Friday, September 23, 2011

Milestones

A generation goes and a generation comes, but the earth remains forever.        Ecclesiastes 1:4 

Today is a special day.  One year ago today, I started a blog.  I continue to write and it continues to be a lot of fun.  In the past twelve months, I have written 66 blog posts and tried, by my count, 121 recipes.  I have enjoyed every recipe attempted– even the indigestible ones – and every minute spent writing about the cooking experience and the lessons learned.  More than that, I have relished the chance to reflect on all that food means to us, both physically and spiritually.

What do I wish were different?  Well, I am still nowhere near the end of the Bass Family and Friends cookbook.  Even if I consolidate the many recipes for meatloaf or porcupine meatballs, I still have a long way to go.  Also, I’m about 5 recipes into Food To Live By, the book I started in June with the hopes of enjoying the fresh products of the growing season.  The problem . . . well . . . it’s September.   Just a few more weeks before our Farmer’s Market packs it in for the colder months.
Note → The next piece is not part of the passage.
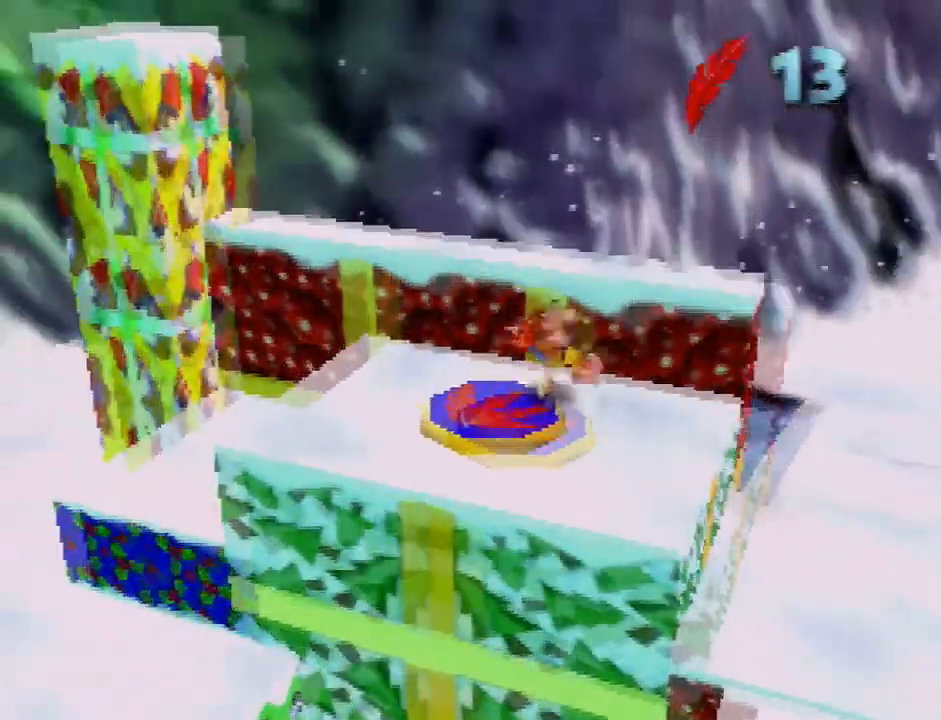
{"buttons": [], "left_stick": "center", "button_events": [[34, "A", "down"], [401, "A", "up"]]}
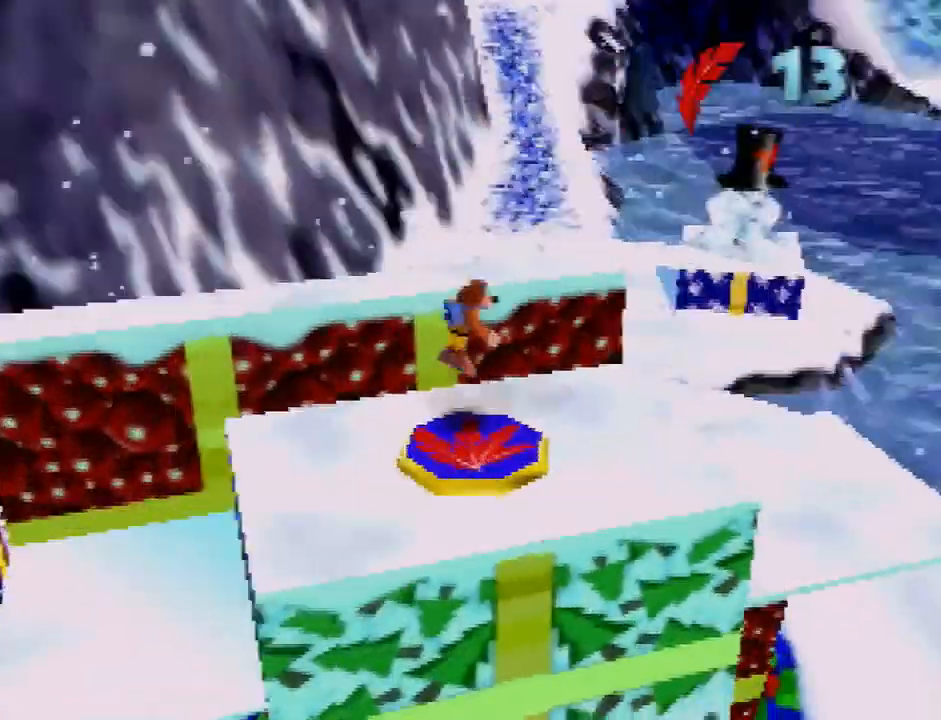
{"buttons": [], "left_stick": "up-left", "button_events": []}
So not everything goes as planned.  But there are benefits even to the detours.  My still unfinished journey through the Bass cookbook has helped me to engage my family and my history in a completely new way, one which I am still exploring.  My slow pace through my cookbooks has compelled me to be flexible.  It has caused me to remember why I am following this project in the first place, and to think carefully about how I spend my time.  My judiciously arranged schedule, with particular recipes slated for specific calendar dates, has long since gone out the window.  But the project hasn’t, and that’s good enough for me.

My time spent at the farmer’s market has also lent a special dimension to this writing.  While I am still learning which foods will come into season at which times, I am learning to deeply appreciate the cyclical nature of things.  There can be good years and bad years, but the seasons remain the same.  The corn won’t be here early in June, but when the peaches are ready, they will be overflowing.

I think of the tomato growers following the same pattern each year as they do the labor involved with bringing a seed to fruit-bearing plant.  Much of life happens in cycles.  The same things happen again and again, but different each time.  And each time with profound purpose.  This matters to me when I am experiencing, say, writer’s block.  When I feel like I have said everything that is in me to say – probably more than once – and I couldn’t come up with a new idea if my life depended on it.  When my tomatoes are eaten up with blight and my words start to all sound the same.

It is then that I appreciate the work of the farmer.  To simply be here.  To show up.  To keep planting seed, keep watering.  To wait until something grows in its own good time.  Until that time, trust what has gone before.  And above all, trust God.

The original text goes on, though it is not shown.